Tehran, Iran – The Iranian regime is exploring ways to provide limited internet connectivity to approved individuals and entities amid an ongoing state-imposed internet shutdown, with a tiered access model that experts say undermines the digital rights of Iranians.
President Masoud Pezeshkian on Wednesday announced the creation of a new entity to review internet coverage, the Specialised Headquarters for Organising and Guiding Iran’s Cyberspace, headed by First Vice President Mohammad Reza Aref, a relative moderate. Pezeshkian said he expects Aref to “create institutional cohesion” and “prevent parallel work” in cyberspace governance.
The new body is tasked with overhauling cyberspace governance and reviewing the efficiency of the Supreme Council of Cyberspace, a powerful body established by the late Supreme Leader Ayatollah Ali Khamenei in 2012. The council, led by Mohammad Amin Aghamiri, has heavily restricted internet access based on “security considerations.”
The move comes 11 weeks into a near-total online blackout affecting over 90 million citizens, following a 20-day outage during deadly protests in January. This is now the longest nationwide internet shutdown globally, with users only able to access a slow intranet. VPNs offer a workaround but are expensive and often disrupted.

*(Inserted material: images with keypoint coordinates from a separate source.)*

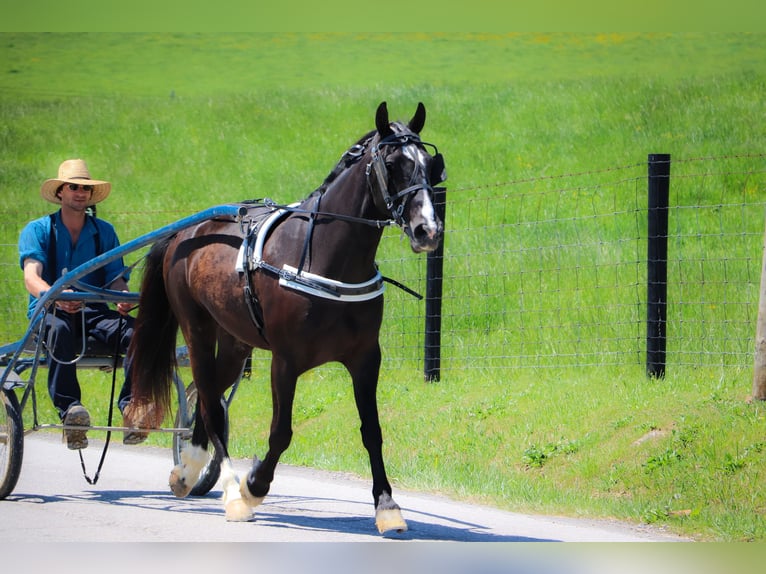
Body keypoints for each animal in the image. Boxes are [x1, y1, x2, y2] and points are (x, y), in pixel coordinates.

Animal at [128, 102, 448, 536]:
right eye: (393, 163)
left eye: (430, 165)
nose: (427, 229)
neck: (326, 259)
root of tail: (185, 232)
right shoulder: (286, 361)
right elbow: (281, 432)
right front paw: (253, 485)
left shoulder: (366, 358)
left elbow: (372, 431)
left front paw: (387, 507)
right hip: (196, 329)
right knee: (210, 404)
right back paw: (231, 493)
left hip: (234, 342)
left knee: (209, 396)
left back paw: (188, 469)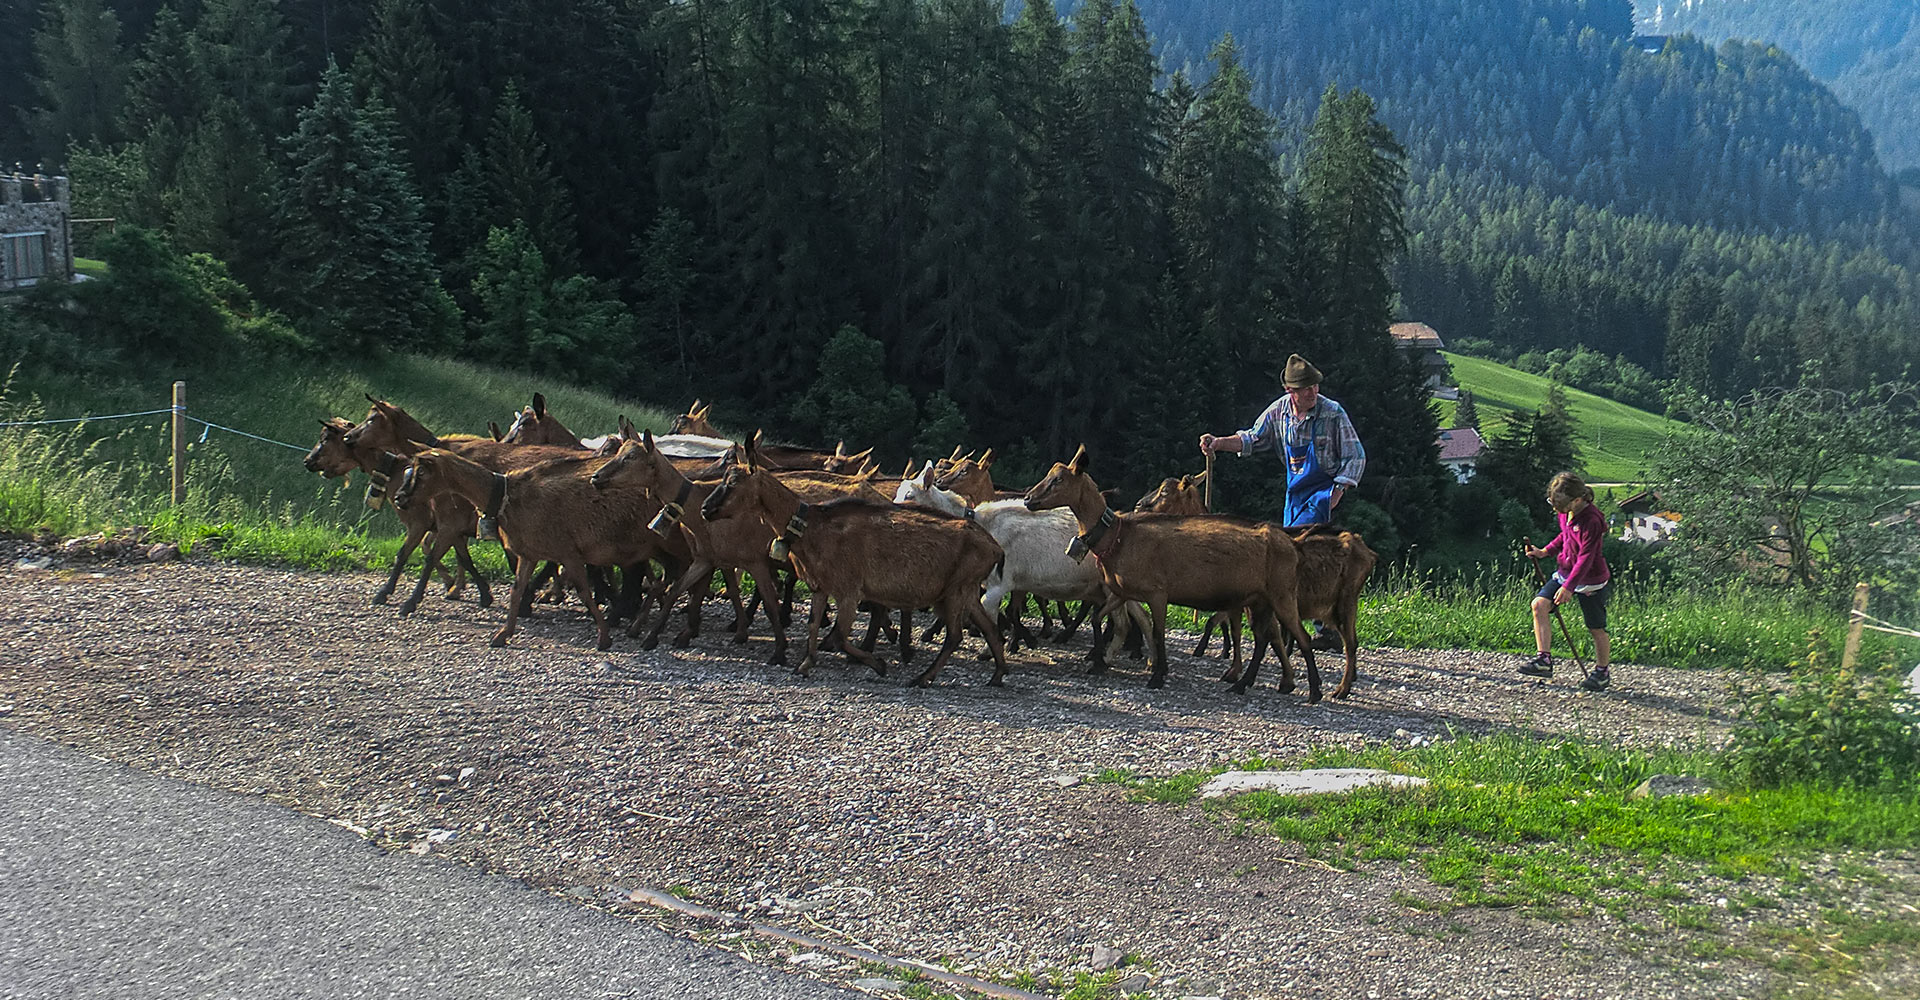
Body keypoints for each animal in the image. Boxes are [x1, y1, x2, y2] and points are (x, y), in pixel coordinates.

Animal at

The regime claims the shutdown is necessary to counter Israeli Mossad and other threats since the war with the US and Israel began on February 28. The Supreme National Security Council has launched “Internet Pro,” a state service offering slightly better access at higher prices, including Telegram, WhatsApp, and ChatGPT, but blocking YouTube and most international services.
Chief Justice Gholam-Hossein Mohseni-Ejei admitted inconsistencies in Internet Pro’s implementation, calling it a “sledgehammer on public opinion,” but warned against violating internet laws. Authorities have pledged to restore the internet only after the war ends, with no clear timeline.
Government spokesperson Fatemeh Mohajerani lashed out at reporters, saying, “The country is at war, we must accept that the security of the people is a condition of war.” Digital security expert Amir Rashidi believes tiered access is here to stay, rooted in policies from the 2019 protests. He said the new headquarters can only coordinate existing policies, not bring fundamental change.
An anonymous Tehran-based cybersecurity expert said the shutdown has harmed the country more than it has helped. Even officials like Science Minister Hossein Simaei Saraf have voiced concerns, noting that reduced internet access disrupts scientific research. He bypassed the ICT minister to request unblocking PubMed, which was reopened days later.
ICT Minister Sattar Hashemi boasted that local messaging apps like Baleh and Eita have 100 million users combined. Many government services are offered exclusively on these apps, which lack strong encryption, allowing the regime greater surveillance capabilities as citizens are forced to rely on them.